Homeschoolers and the Renowned Van Cliburn

How do music history, homeschoolers, and the Van Cliburn Series come together? On an airplane, of course.

Airplanes present a peculiar work environment. On the one hand, everyone is miserable, stuffed into a tiny place with dozens of similarly compressed folks. Add in the crying babies and food reminiscent of cafeteria food from the fourth grade (but I think my school’s food was tastier than that). Plus, the lure of mediocre movies played through headphones that look like buttons on a denim jacket.

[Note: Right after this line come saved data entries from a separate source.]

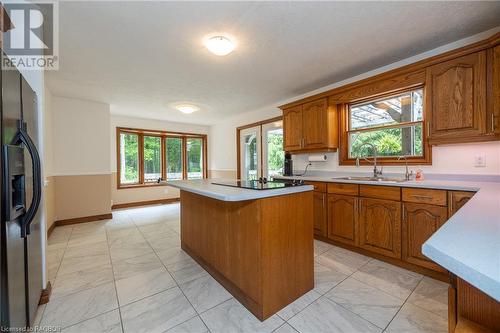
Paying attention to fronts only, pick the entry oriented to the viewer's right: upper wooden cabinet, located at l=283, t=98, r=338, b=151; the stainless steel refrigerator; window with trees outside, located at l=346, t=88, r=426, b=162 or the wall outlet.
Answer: the stainless steel refrigerator

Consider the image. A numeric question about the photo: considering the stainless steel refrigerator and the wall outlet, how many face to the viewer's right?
1

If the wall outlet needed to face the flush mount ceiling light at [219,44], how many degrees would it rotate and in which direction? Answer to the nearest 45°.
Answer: approximately 45° to its right

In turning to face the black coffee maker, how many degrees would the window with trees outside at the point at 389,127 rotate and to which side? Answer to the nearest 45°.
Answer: approximately 45° to its right

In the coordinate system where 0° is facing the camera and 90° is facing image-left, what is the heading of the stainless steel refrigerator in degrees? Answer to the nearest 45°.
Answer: approximately 270°

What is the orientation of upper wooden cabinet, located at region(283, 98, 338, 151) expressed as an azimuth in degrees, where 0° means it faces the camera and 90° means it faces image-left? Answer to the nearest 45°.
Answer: approximately 45°

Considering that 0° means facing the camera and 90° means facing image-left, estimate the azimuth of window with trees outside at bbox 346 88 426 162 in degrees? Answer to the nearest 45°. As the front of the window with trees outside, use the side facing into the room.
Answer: approximately 45°

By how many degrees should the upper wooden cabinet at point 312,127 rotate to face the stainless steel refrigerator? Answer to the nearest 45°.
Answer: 0° — it already faces it
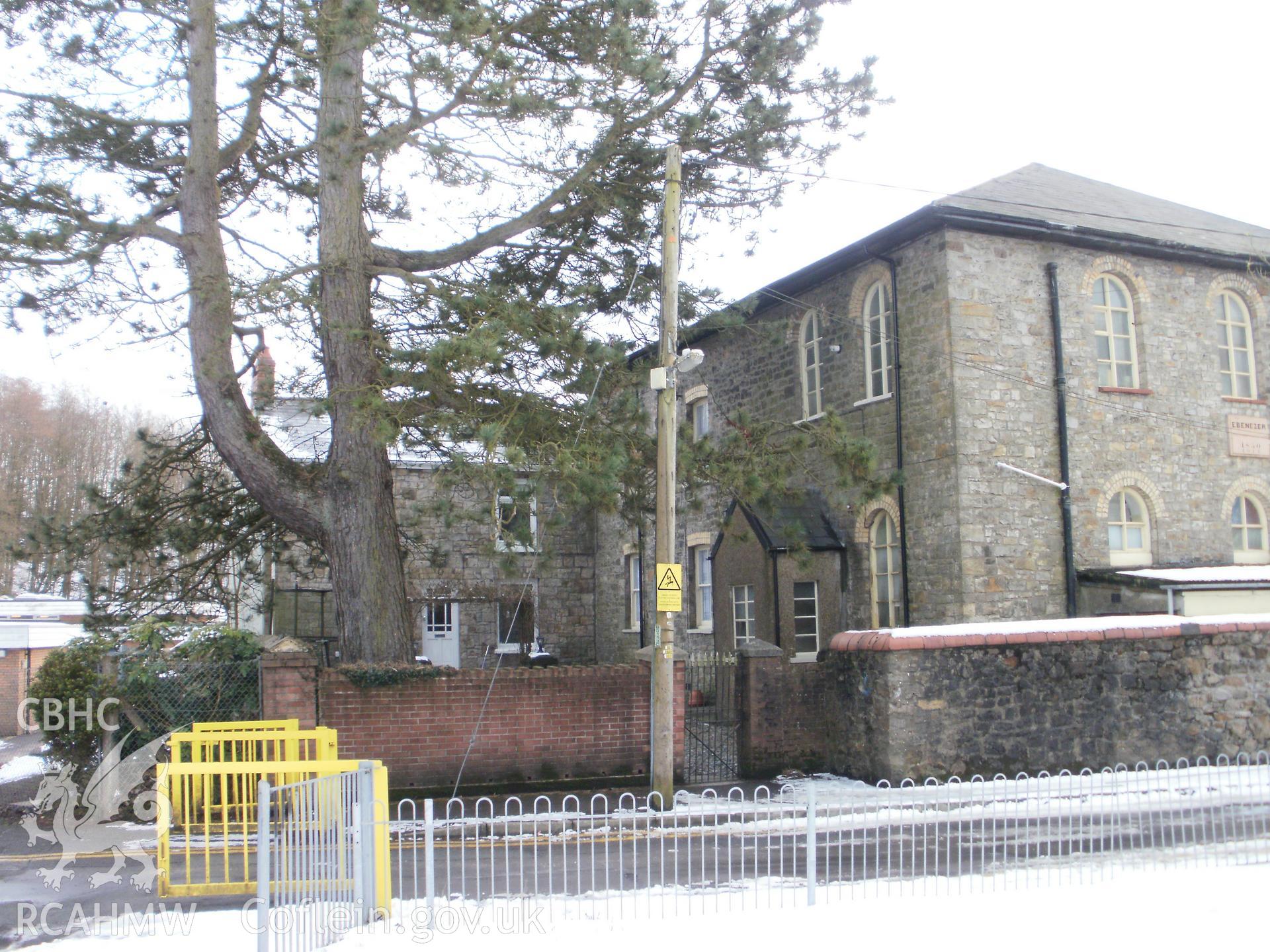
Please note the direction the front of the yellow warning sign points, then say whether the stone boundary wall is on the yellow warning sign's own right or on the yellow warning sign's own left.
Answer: on the yellow warning sign's own left

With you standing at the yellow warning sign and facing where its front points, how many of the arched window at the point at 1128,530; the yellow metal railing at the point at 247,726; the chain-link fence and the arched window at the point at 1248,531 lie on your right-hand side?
2

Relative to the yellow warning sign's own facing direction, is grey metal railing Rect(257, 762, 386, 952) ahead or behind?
ahead

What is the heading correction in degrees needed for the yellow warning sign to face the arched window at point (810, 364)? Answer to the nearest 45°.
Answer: approximately 180°

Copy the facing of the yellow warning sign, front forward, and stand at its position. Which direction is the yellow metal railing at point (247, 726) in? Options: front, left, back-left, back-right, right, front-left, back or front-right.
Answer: right

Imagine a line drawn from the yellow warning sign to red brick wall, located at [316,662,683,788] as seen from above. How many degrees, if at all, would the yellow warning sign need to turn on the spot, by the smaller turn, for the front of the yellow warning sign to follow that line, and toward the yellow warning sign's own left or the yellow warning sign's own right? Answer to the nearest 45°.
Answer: approximately 135° to the yellow warning sign's own right

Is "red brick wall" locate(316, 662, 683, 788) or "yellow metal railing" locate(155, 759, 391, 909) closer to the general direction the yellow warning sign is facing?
the yellow metal railing

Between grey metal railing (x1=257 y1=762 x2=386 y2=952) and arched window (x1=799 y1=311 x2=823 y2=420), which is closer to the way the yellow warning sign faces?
the grey metal railing

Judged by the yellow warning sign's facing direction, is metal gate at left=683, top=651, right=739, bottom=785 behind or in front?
behind

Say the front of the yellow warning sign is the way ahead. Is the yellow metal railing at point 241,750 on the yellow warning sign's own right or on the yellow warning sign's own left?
on the yellow warning sign's own right

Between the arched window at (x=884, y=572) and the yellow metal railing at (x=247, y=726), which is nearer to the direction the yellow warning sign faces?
the yellow metal railing

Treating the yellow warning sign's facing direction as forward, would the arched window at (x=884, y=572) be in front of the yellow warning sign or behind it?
behind

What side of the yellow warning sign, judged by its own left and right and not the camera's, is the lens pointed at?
front

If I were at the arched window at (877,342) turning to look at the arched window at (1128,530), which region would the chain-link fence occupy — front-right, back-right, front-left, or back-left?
back-right

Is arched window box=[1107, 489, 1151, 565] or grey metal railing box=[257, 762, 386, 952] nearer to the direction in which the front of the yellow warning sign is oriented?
the grey metal railing
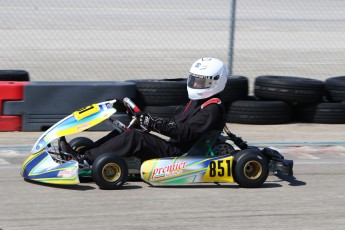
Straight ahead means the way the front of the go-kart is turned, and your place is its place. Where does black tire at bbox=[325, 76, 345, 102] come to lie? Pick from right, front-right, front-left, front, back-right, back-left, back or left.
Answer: back-right

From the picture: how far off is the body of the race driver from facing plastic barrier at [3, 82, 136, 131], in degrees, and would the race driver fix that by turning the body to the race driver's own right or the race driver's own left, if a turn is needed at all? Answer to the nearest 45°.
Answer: approximately 45° to the race driver's own right

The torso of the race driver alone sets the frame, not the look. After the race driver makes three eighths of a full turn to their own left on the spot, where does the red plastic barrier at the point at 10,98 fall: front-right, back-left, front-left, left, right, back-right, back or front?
back

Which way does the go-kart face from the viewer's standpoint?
to the viewer's left

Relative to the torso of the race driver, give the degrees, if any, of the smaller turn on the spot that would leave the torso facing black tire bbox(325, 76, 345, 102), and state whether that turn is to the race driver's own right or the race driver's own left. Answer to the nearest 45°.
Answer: approximately 135° to the race driver's own right

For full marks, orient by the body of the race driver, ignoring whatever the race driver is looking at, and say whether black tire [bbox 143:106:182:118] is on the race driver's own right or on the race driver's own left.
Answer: on the race driver's own right

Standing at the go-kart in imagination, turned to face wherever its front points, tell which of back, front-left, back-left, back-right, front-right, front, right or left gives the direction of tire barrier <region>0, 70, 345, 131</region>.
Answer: right

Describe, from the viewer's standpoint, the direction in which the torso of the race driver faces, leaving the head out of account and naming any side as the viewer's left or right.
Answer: facing to the left of the viewer

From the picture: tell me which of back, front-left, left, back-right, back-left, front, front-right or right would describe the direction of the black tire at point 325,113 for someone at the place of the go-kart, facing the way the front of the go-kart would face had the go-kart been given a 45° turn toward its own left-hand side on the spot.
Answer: back

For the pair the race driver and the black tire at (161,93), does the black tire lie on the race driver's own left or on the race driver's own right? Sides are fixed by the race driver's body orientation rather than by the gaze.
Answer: on the race driver's own right
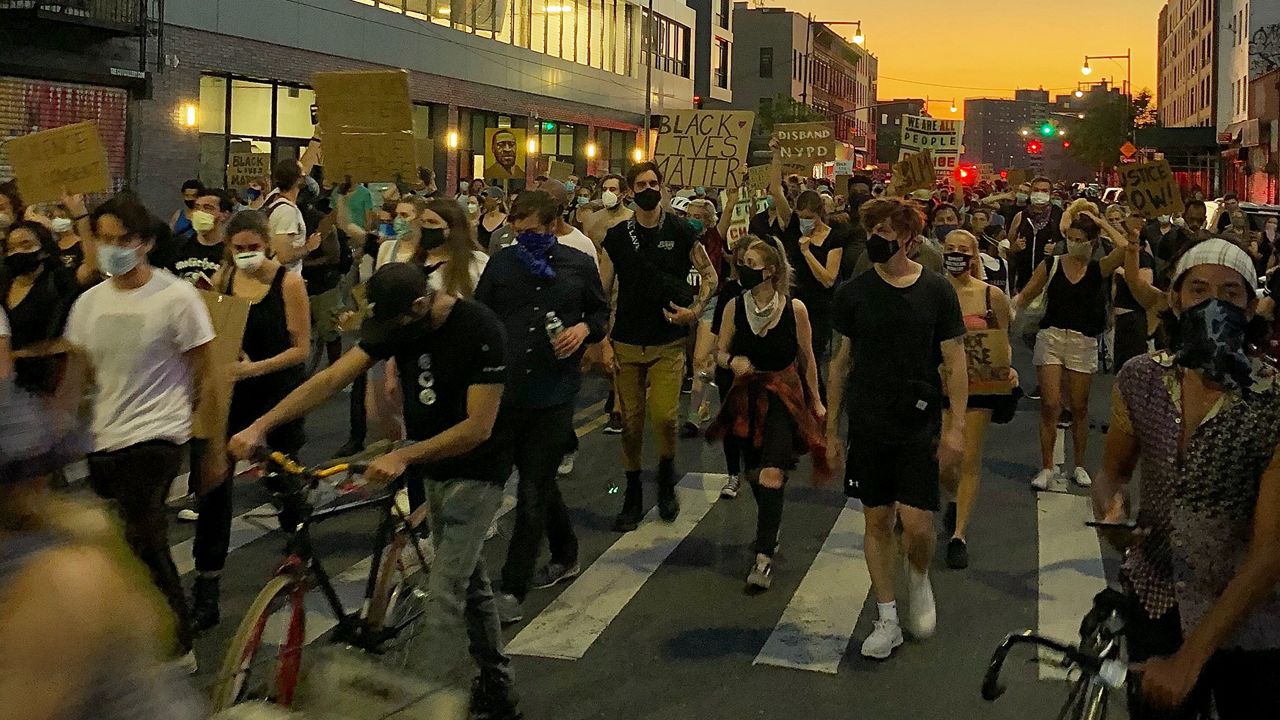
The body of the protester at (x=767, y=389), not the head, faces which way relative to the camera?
toward the camera

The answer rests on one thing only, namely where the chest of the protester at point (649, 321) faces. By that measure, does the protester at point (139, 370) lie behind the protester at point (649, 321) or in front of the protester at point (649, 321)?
in front

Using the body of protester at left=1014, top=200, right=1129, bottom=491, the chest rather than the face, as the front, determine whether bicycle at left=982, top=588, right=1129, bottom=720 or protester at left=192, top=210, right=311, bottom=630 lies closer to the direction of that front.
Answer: the bicycle

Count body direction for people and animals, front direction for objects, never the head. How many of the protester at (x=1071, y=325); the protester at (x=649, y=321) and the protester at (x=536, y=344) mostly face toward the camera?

On the other hand, things prioritize themselves interestingly on airplanes. Yesterday, flying back from Switzerland, I got quite a bit done. I made myself avoid a dumb movie to work on a talk I’m giving tonight, Thursday, for the Gala opening concert of the 50th Anniversary season of the Van Cliburn competition. I’ll save my gushing about my childhood idol for a different post and merely say that the Cliburn Piano Competition, started by the great American pianist Van Cliburn in 1962, is a high point in American and International musical life.

But my excitement about this concert extends beyond the jubilee celebration, and even beyond my glee at the program: a four-piano (harpsichord) concerto by J. S. Bach, a two-piano concerto by Felix Mendelssohn, and a two-piano concerto by François Poulenc, all played by four Cliburn Competition Gold Medalists.

My excitement has to do with the fact that a large group of homeschoolers will be at this concert. Yes, the Cliburn is reaching out to homeschoolers (as are many arts organizations) and asked me to help them connect.

Some students will make it early enough for Cliburn Conversations, the pre-concert talk I give an hour before the program starts in a lush, wood-paneled room in Bass Hall. The audience for “Cliburn Conversations” is a loyal, fun-loving, knowledgeable group of folks, some of whom I’ve known for 25+ years. But the presence of those homeschoolers tomorrow night will add a special sparkle to the occasion.

So, I’m thinking hard about this talk. This type of concert will be new for many of the kids. The families will use the opportunity as a special dress-up occasion, and there will be a general mood of excitement in the air. That’s terrific! But I also want to make sure the students take away some concrete knowledge of the pieces and an understanding of the dynamics of a piano concerto: how the soloist, conductor, and orchestra interact. Or, in this case, how the multiple soloists interact—indeed romp—through these high-energy pieces.

I’ll give you a report on how it all went.